RECORDS PROVIDED section start
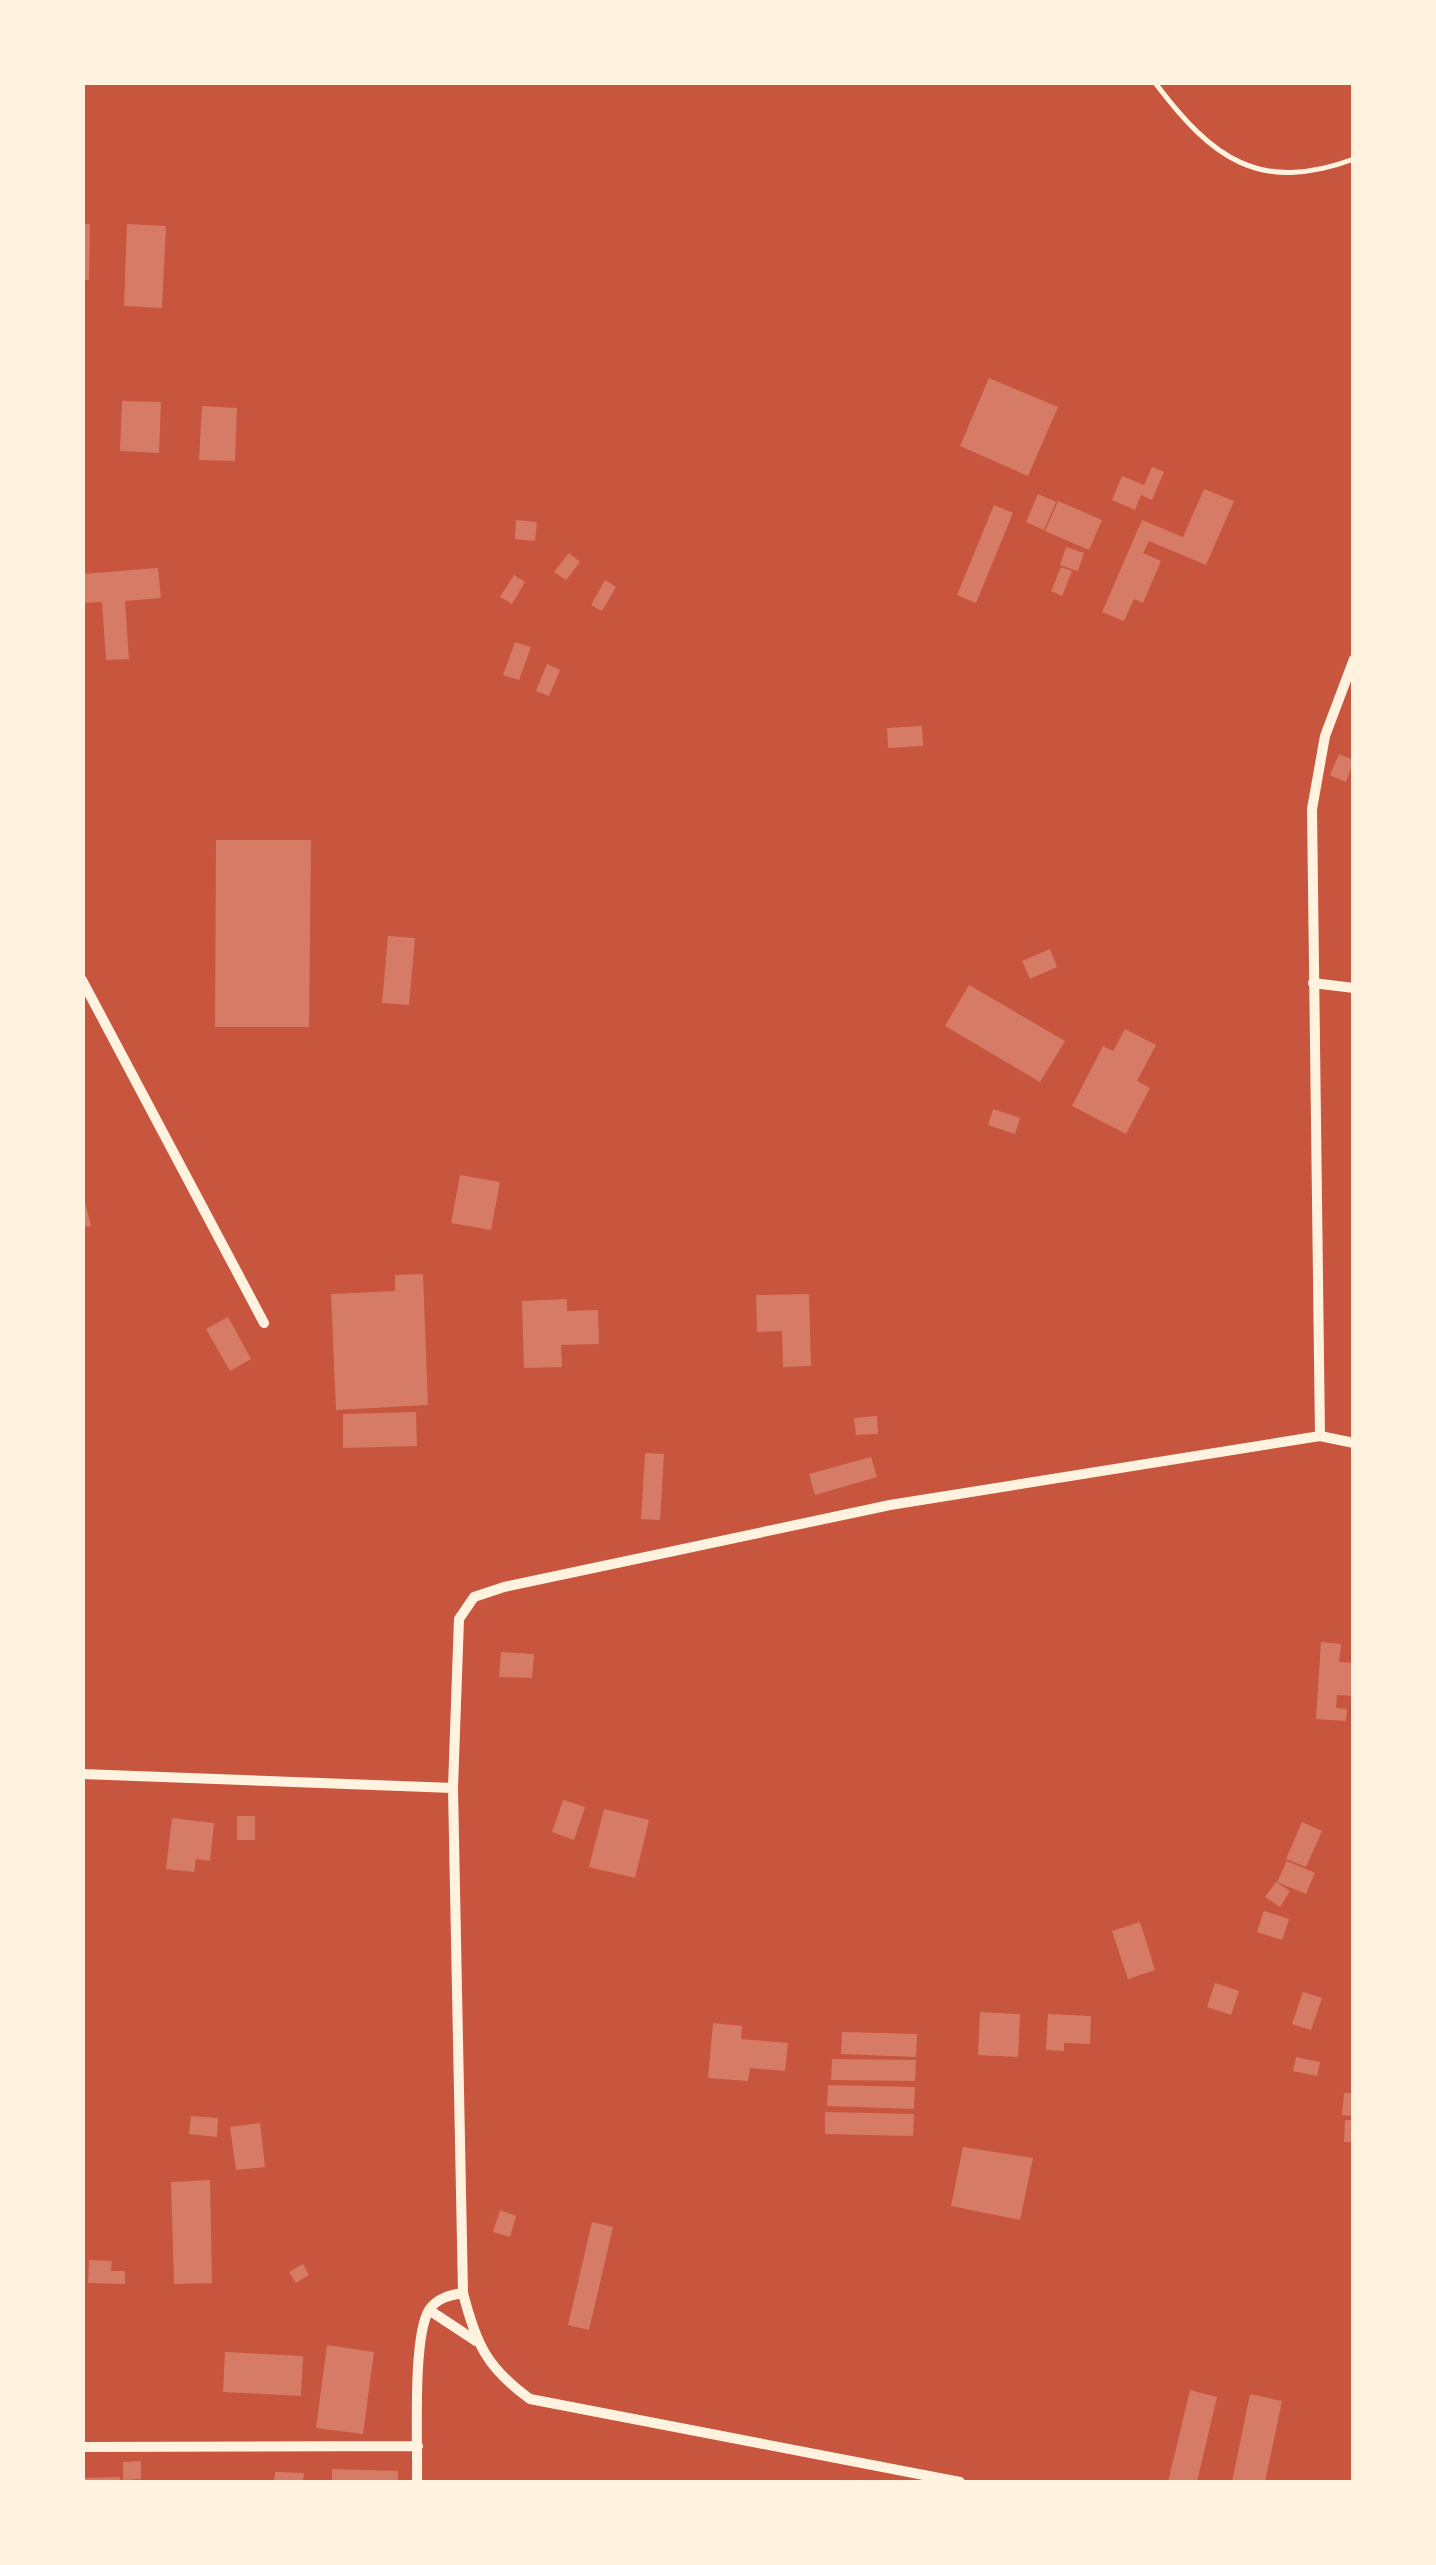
<svg xmlns="http://www.w3.org/2000/svg" width="1436" height="2565" font-family="'Crimson Pro',serif">
	<style>
		.building { fill: #d67c66 }
		.lines { fill: none; stroke-linecap: round; stroke-linejoin: round }
		.service { stroke: #fff3e0; stroke-width: 5 }
		.minor { stroke: #fff3e0; stroke-width: 10 }
	</style>
	<rect width="100%" height="100%" fill="#c8553d"/>
	<path class="building" d="M82,224H90L89,280H82Z
		M127,224L166,226L162,308L124,306Z
		M989,378L1058,407L1028,476L960,446Z
		M122,401L161,402L159,453L120,451Z
		M202,406L237,408L235,461L199,460Z
		M1152,467L1164,472L1152,500L1141,495L1135,510L1112,500L1122,476L1144,485Z
		M1204,489L1234,501L1206,565L1149,541L1143,553L1161,561L1143,603L1134,599L1124,621L1102,612L1142,520L1183,537Z
		M1038,494L1056,502L1044,530L1026,522Z
		M1058,501L1102,520L1089,550L1045,531Z
		M994,505L1013,513L976,603L957,595Z
		M516,520L537,522L535,541L515,539Z
		M1066,547L1084,553L1078,571L1060,565Z
		M569,553L580,562L566,580L554,572Z
		M1061,567L1072,571L1062,596L1051,591Z
		M158,568L161,598L125,601L129,659L106,660L102,602L82,603V574Z
		M514,575L525,582L512,604L500,597Z
		M605,580L616,587L602,611L591,605Z
		M515,642L531,647L519,680L503,675Z
		M547,664L560,670L549,696L536,691Z
		M922,726L923,746L888,748L887,728Z
		M1339,754L1354,760L1346,782L1330,775Z
		M216,840H311L309,1027H215Z
		M388,936L415,938L409,1005L382,1003Z
		M1050,949L1057,967L1030,979L1022,961Z
		M969,985L1065,1041L1040,1082L945,1026Z
		M1125,1029L1156,1045L1137,1081L1150,1088L1126,1134L1072,1106L1103,1046L1113,1051Z
		M993,1109L1020,1118L1015,1134L988,1125Z
		M460,1175L500,1182L491,1230L451,1223Z
		M82,1190L91,1226L82,1227Z
		M423,1274L428,1405L336,1410L331,1294L395,1291V1275Z
		M809,1294L811,1366L783,1367L782,1331L757,1332L756,1295Z
		M567,1299V1311L598,1310L599,1344L561,1345L562,1367L524,1368L522,1301Z
		M228,1317L251,1359L230,1371L206,1329Z
		M416,1412L417,1446L343,1448V1414Z
		M877,1416L878,1434L856,1435L854,1418Z
		M645,1453L664,1454L660,1520L641,1519Z
		M871,1457L877,1477L815,1495L809,1474Z
		M1321,1642L1341,1644L1339,1662L1354,1663V1696L1337,1695L1336,1708L1347,1709L1346,1721L1316,1719Z
		M501,1652L534,1654L532,1678L499,1677Z
		M563,1800L585,1807L574,1840L552,1832Z
		M604,1809L649,1820L635,1878L589,1867Z
		M237,1816H255V1840H237Z
		M172,1818L214,1823L210,1861L196,1859L194,1872L166,1869Z
		M1302,1822L1322,1831L1306,1867L1286,1859Z
		M1287,1861L1315,1873L1306,1894L1277,1882Z
		M1276,1882L1290,1891L1280,1907L1265,1897Z
		M1264,1911L1289,1919L1282,1940L1257,1932Z
		M1140,1922L1155,1970L1128,1979L1112,1931Z
		M1215,1983L1239,1991L1231,2015L1207,2007Z
		M1303,1992L1322,1998L1311,2030L1292,2024Z
		M980,2012L1020,2014L1018,2057L978,2055Z
		M1048,2014L1091,2016L1090,2044L1064,2043V2051L1046,2050Z
		M713,2023L742,2026L741,2039L788,2043L785,2071L750,2068L748,2081L708,2078Z
		M842,2032L917,2034L916,2057L841,2054Z
		M1296,2057L1320,2062L1317,2076L1293,2071Z
		M832,2059L916,2060L915,2081L831,2080Z
		M828,2085L915,2087L914,2109L827,2106Z
		M1344,2093H1354V2116L1342,2115Z
		M825,2112L914,2114L913,2136L825,2134Z
		M191,2116L218,2118L217,2137L189,2134Z
		M1345,2120H1354V2142H1344Z
		M260,2123L265,2167L236,2170L230,2127Z
		M963,2147L1033,2158L1020,2220L951,2206Z
		M210,2180L212,2283L174,2284L171,2182Z
		M500,2210L516,2216L510,2237L493,2232Z
		M592,2222L613,2227L589,2330L568,2325Z
		M89,2260L112,2261L111,2271H125V2284L88,2283Z
		M303,2264L309,2275L296,2283L289,2272Z
		M327,2345L374,2352L363,2434L316,2428Z
		M225,2352L303,2356L301,2396L223,2392Z
		M1190,2390L1217,2397L1197,2482H1168Z
		M1250,2394L1282,2401L1265,2482H1232Z
		M141,2461V2479L123,2480V2462Z
		M332,2469L398,2471V2482H332Z
		M275,2472L304,2473L303,2482H274Z
		M120,2477V2482H85V2478Z"/>
	<g class="lines">
		<path class="service" d="M1156,84C1212,158 1259,194 1354,159"/>
		<path class="minor" d="M82,980L264,1323
			M1313,983L1354,988
			M1320,1436L1312,809L1325,736L1354,659
			M82,1774L453,1788
			M429,2310L476,2341
			M82,2447L418,2446
			M417,2482C418,2446 412,2338 429,2310C437,2298 450,2295 463,2293
			M960,2482L530,2399C487,2368 476,2344 463,2293L453,1788L459,1619L474,1597L504,1587L890,1505L1320,1436L1354,1443"/>
	</g>
	<rect width="1436" height="2565" fill="none" stroke="#fff3e0" stroke-width="170"/>
</svg>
RECORDS PROVIDED section end
**PROBLEM REQUIREMENTS:** Each line that contains the string "building" counts once; report how many such lines the entries have, giving only the number.

**SOLUTION TO THIS PROBLEM:** 2